More information on the sources can be found in the config.json
configuration file.
python Prepare_data.py -d data_folder/ -c config.json -s 450 -t 0.5
help output:
usage: prepare_data.py [-h] -d DATADIR -c CONFIG -s CHUNKSIZE -t TOLERANCE
This script fetches and parses input data for the genome plotter project
optional arguments:
-h, --help show this help message and exit
-d DATADIR, --dataDir DATADIR
Folder into which the input data and the temporary files will be saved
-c CONFIG, --config CONFIG
JSON file with configuration data
-s CHUNKSIZE, --chunkSize CHUNKSIZE
Chunk size to pool genomic sequence in basepairs.
-t TOLERANCE, --tolerance TOLERANCE
Fraction of a chunk that cannot be N.
- folder into which the files are going to be saved.
- JSON file containing the project level configuration. Will be used for multiple scripts
- information on the run is saved here.
- the length of non-overlapping window used to pool together to calculate GC content. In basepairs.
- Ns are discarded from the GC content calculation. This float (ranging from 0-1) shows the maximum of Ns in a chunk tolerated. Chunks with too high N ratio is considered as heterochromatic region on the plot.

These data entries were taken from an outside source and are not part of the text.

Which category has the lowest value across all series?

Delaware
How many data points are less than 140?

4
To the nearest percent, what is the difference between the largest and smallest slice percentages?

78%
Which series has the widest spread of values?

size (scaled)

./plot_chromosome.py --help
usage: plot_chromosome.py [-h] -c CHROMOSOME [-w WIDTH] [-p PIXEL] [-s DARKSTART] [-m DARKMAX] -f FOLDER [--textFile]

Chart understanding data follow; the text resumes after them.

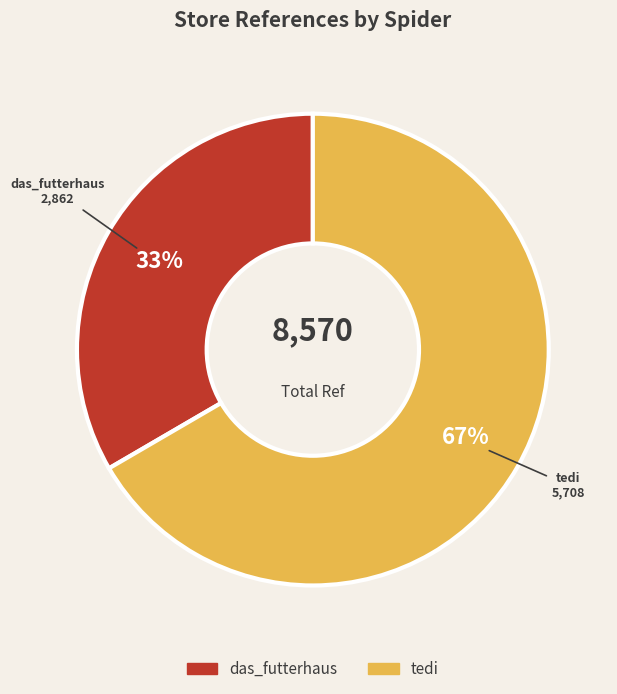

Does tedi account for over 50% of the chart?

Yes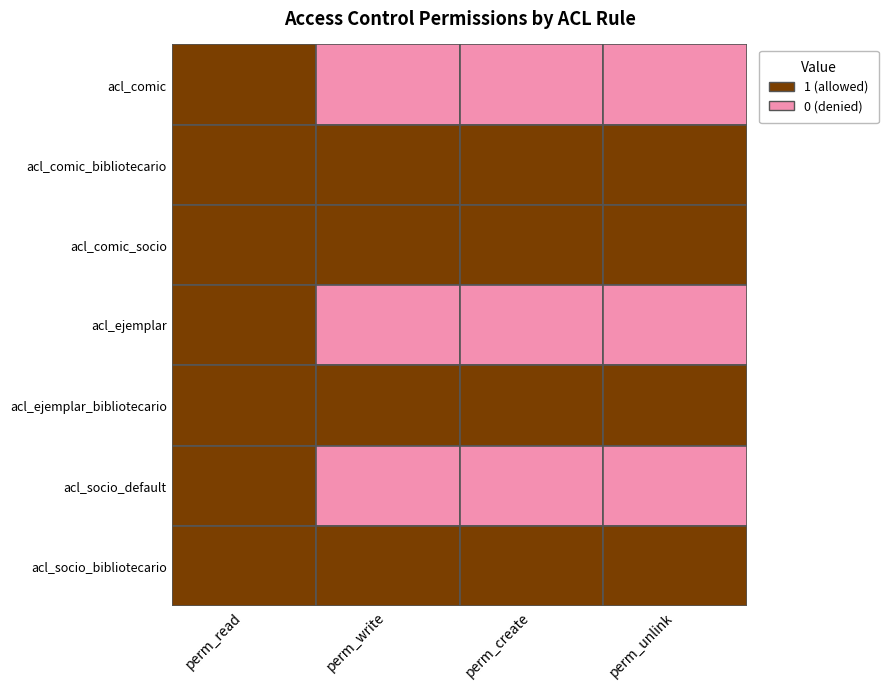

Is the value of acl_ejemplar_bibliotecario at acl_comic_bibliotecario greater than the value of acl_socio_default at acl_comic_bibliotecario?

Yes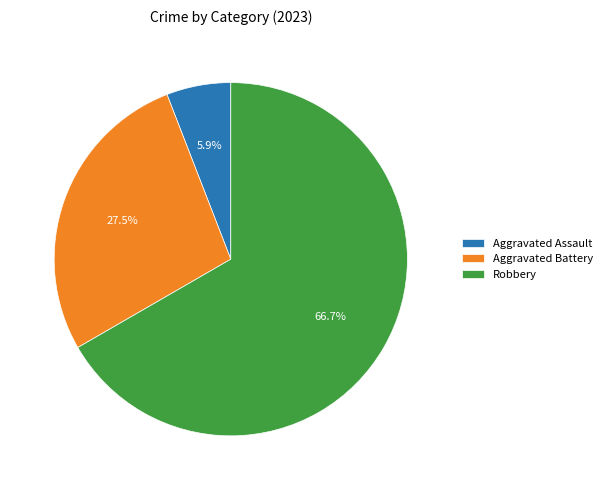

Which has a higher value, Aggravated Battery or Aggravated Assault?

Aggravated Battery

[-g GENEFILE] [-t TEST] [--dummy] --config CONFIG [-l LOGFILE]
Script to plot genome chunks colored based on GC content and gene annotation.
See github: https://github.com/DSuveges/GenomePlotter
optional arguments:
-h, --help show this help message and exit
-c CHROMOSOME, --chromosome CHROMOSOME
Selected chromosome to process
-w WIDTH, --width WIDTH
Number of chunks in one row.
-p PIXEL, --pixel PIXEL
The size of a plotted chunk in pixels (default: 3).
-s DARKSTART, --darkStart DARKSTART
Fraction of the width from where the colors start
getting darker (default: 0.75).
-m DARKMAX, --darkMax DARKMAX
How dark a pixel can get at the right end of the plot
(default: 0.15).
-f FOLDER, --folder FOLDER
Folder into which the plots are saved.
--textFile Flag to indicate if svg file should also be saved.
-g GENEFILE, --geneFile GENEFILE
A .bed file with genes to add to the chromosome.
-t TEST, --test TEST The number of chunks to be read (by default the whole
chromosome is processed.)
--dummy If instead of the chunks, a dummy is drawn with
identical dimensions
--config CONFIG Specifying json file containing custom configuration
-l LOGFILE, --logFile LOGFILE
File into which the logs are generated.
The script at first assigns GENCODE feature to each chunk as follows: the default value is intergenic, if a chunk has at least one base overlap with a gene then the chunk is considered to be gene, unless the chunk has at least one basepair overlap with an exon in which case the cunk is consideret to be exon, unless the GC content is NA, in which calse the chunk is considered to be heterochromatin. Based on cyto-band annotation, chunks overlapping with centromeres will be colored accordingly. The default color is adjusted based on the GC content.
Then genome-wide association signals are added as black dots. The size of the dots depends on the number of independent associations on a given chunk. Then cytological bands are added on the left side of the chromosome. Finally, if a gene set is given, the genes on the given chromosome are marked on the right side of the chromosome.
Finally the .png
file is saved (and .svg
file if required).
The gene_sets/
folder contains a set of files that can be used as gene annotation:
- kinases_Hs.bed.gz: list of kinase genes in the human genome, generated by
get_kinases.sh
script. - gene_w_drugs.tsv.gz: list of genes for which approved drugs exists (where the mechanism of action is known) based on OpenTargets tractability data.
The following image was created based on the data of chromosome 20, where 450 bp-s were averaged to get GC content, and 200 of these chunks were plotted in each row. The list of kinase genes are shown on the right side of the chromosome.
The combined plot showing the entire genome with all the protein kinases highlighted:
- Extra script to generate figure legend also as a csv and png.
- Script to create the whole composition with all the chromosomes. Resolving the alignment is not trivial.